Another way to think about the technical challenges is how we interact with our environments. We often interact with our environment through gestures or voice. So companies, including Figure and OpenAI, have started to work toward foundation models that combine vision, language, and action. That way, you can communicate instructions to general-purpose robots, which then are able to interpret and then translate those into actions in the real world. If you ask a robot to pick up an apple, it can look around its environment. It knows what an apple is; it knows where to find it in its environment and then take an action against it. All of these things are there—the bleeding edge of robotics research today that we’ll soon find in commercial-scale deployments.

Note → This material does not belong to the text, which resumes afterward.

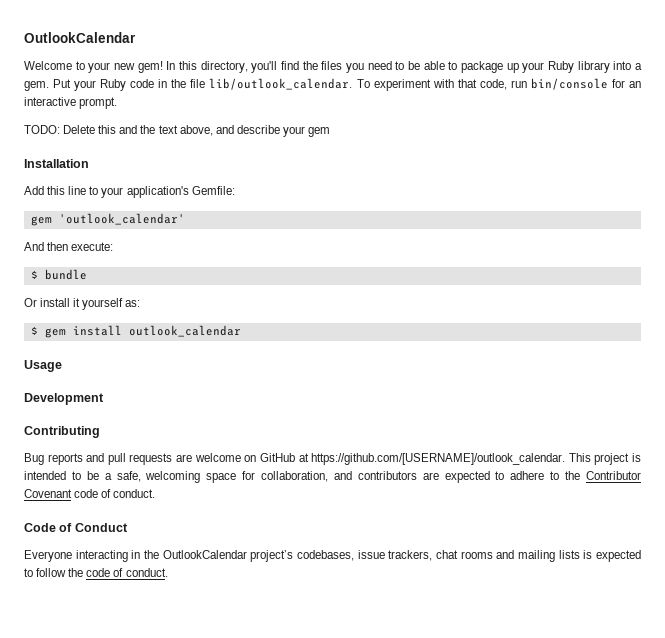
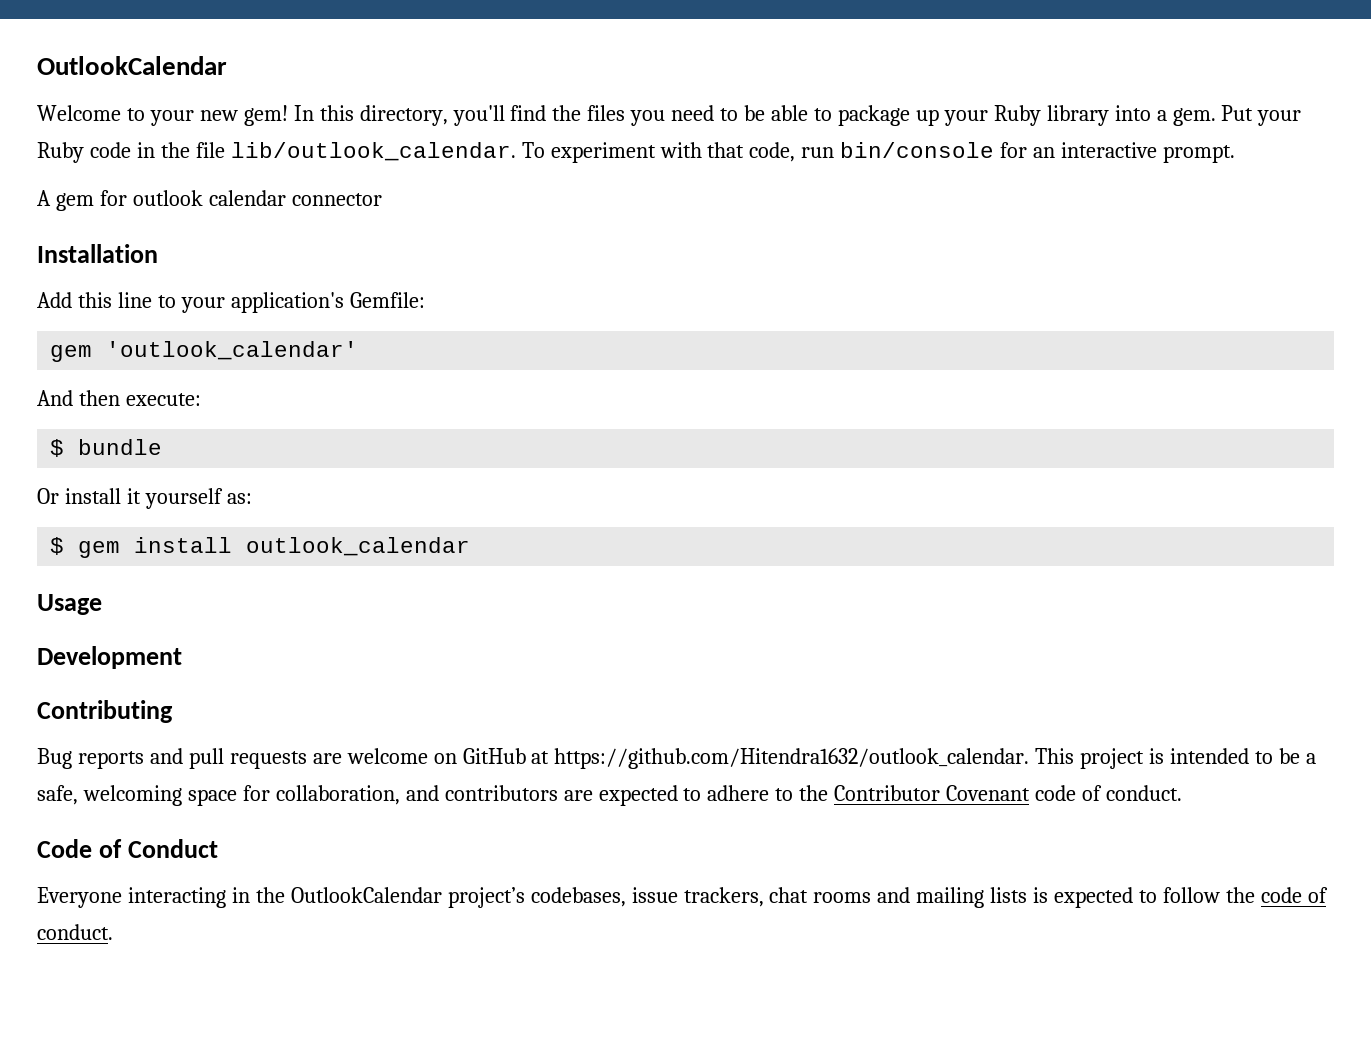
[24,125,331,137] TODO: Delete this and the text above, and describe your gem -> [37,190,382,211] A gem for outlook calendar connector
[311,453,566,465] https://github.com/[USERNAME]/outlook_calendar. -> [554,748,1030,769] https://github.com/Hitendra1632/outlook_calendar.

Daphne Luchtenberg: Very interesting. Ani, we could talk about this for hours, but this is really just intended to be a good, strong primer. So let me finish with a final question for you. As you’ve been explaining some of these use cases and bringing some of these stories to life, what do you think is the most promising future development in this field, and how do you see these technologies evolving over the next decade?
Ani Kelkar: I’m very excited about the future of robotics. I think we’re on the cusp of robotics becoming truly adaptable and as capable in the real world as we’ve seen in the lab. And I think the technology that accelerates it is really the integration of foundation models within robotics. Think of the OpenAI ChatGPT moment. I think we’re about to have something similar in the robotics domain that will be transformative.
I think we’re on the cusp of robotics becoming truly adaptable and as capable in the real world as we’ve seen in the lab.
Coupled with advances in AI, we’re seeing a rapid acceleration in sensing technology. We no longer have to rely only on cameras. We have haptic sensors and touch sensors that give robots a better perception of the environment around them. And the plethora of start-ups and mature companies that are taking this on, from the likes of Tesla to Boston Dynamics to Figure to Agility Robotics to 1X, leaves me with a lot of optimism that over the next decade, general-purpose robots will move from novelty to necessity, especially in sectors where there are significant workforce shortages and a need for business resilience. And the future of robotics isn’t about replacing humans. It’s about augmenting in a way that’s scalable and intelligent and allows for an elevation of the work that humans do.